ЗАДАНИЕ – Выведите все строки приведённых ниже данных без единого изменения.

##### ИСХОДНЫЕ ДАННЫЕ #####

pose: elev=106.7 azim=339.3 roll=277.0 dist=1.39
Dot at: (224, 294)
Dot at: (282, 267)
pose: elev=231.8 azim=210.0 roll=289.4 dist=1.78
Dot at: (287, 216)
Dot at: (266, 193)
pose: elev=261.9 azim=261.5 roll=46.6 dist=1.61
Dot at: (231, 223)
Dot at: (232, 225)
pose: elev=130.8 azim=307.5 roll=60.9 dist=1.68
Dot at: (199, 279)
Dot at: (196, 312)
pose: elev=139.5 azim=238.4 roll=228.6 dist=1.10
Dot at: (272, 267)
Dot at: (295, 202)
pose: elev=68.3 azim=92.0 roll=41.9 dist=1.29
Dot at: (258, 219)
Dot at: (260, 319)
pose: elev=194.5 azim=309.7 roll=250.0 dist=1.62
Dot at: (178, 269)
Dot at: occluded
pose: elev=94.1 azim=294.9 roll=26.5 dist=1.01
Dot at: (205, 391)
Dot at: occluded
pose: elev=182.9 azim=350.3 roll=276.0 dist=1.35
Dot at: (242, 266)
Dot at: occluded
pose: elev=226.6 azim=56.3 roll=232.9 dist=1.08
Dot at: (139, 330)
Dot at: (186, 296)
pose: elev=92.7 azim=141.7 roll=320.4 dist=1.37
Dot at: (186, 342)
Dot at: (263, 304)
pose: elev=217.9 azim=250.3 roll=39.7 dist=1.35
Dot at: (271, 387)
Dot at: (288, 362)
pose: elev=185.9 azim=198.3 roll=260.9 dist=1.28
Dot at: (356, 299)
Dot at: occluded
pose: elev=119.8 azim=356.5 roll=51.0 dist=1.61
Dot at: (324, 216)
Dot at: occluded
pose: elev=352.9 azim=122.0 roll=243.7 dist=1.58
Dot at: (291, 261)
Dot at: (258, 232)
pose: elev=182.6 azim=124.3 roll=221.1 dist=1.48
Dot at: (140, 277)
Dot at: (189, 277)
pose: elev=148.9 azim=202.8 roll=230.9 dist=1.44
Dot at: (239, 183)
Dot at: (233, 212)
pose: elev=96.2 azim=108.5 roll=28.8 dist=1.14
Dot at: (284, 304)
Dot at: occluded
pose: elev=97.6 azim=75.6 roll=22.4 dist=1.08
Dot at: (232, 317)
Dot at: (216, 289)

#####

РЕШЕНИЕ –
pose: elev=106.7 azim=339.3 roll=277.0 dist=1.39
Dot at: (224, 294)
Dot at: (282, 267)
pose: elev=231.8 azim=210.0 roll=289.4 dist=1.78
Dot at: (287, 216)
Dot at: (266, 193)
pose: elev=261.9 azim=261.5 roll=46.6 dist=1.61
Dot at: (231, 223)
Dot at: (232, 225)
pose: elev=130.8 azim=307.5 roll=60.9 dist=1.68
Dot at: (199, 279)
Dot at: (196, 312)
pose: elev=139.5 azim=238.4 roll=228.6 dist=1.10
Dot at: (272, 267)
Dot at: (295, 202)
pose: elev=68.3 azim=92.0 roll=41.9 dist=1.29
Dot at: (258, 219)
Dot at: (260, 319)
pose: elev=194.5 azim=309.7 roll=250.0 dist=1.62
Dot at: (178, 269)
Dot at: occluded
pose: elev=94.1 azim=294.9 roll=26.5 dist=1.01
Dot at: (205, 391)
Dot at: occluded
pose: elev=182.9 azim=350.3 roll=276.0 dist=1.35
Dot at: (242, 266)
Dot at: occluded
pose: elev=226.6 azim=56.3 roll=232.9 dist=1.08
Dot at: (139, 330)
Dot at: (186, 296)
pose: elev=92.7 azim=141.7 roll=320.4 dist=1.37
Dot at: (186, 342)
Dot at: (263, 304)
pose: elev=217.9 azim=250.3 roll=39.7 dist=1.35
Dot at: (271, 387)
Dot at: (288, 362)
pose: elev=185.9 azim=198.3 roll=260.9 dist=1.28
Dot at: (356, 299)
Dot at: occluded
pose: elev=119.8 azim=356.5 roll=51.0 dist=1.61
Dot at: (324, 216)
Dot at: occluded
pose: elev=352.9 azim=122.0 roll=243.7 dist=1.58
Dot at: (291, 261)
Dot at: (258, 232)
pose: elev=182.6 azim=124.3 roll=221.1 dist=1.48
Dot at: (140, 277)
Dot at: (189, 277)
pose: elev=148.9 azim=202.8 roll=230.9 dist=1.44
Dot at: (239, 183)
Dot at: (233, 212)
pose: elev=96.2 azim=108.5 roll=28.8 dist=1.14
Dot at: (284, 304)
Dot at: occluded
pose: elev=97.6 azim=75.6 roll=22.4 dist=1.08
Dot at: (232, 317)
Dot at: (216, 289)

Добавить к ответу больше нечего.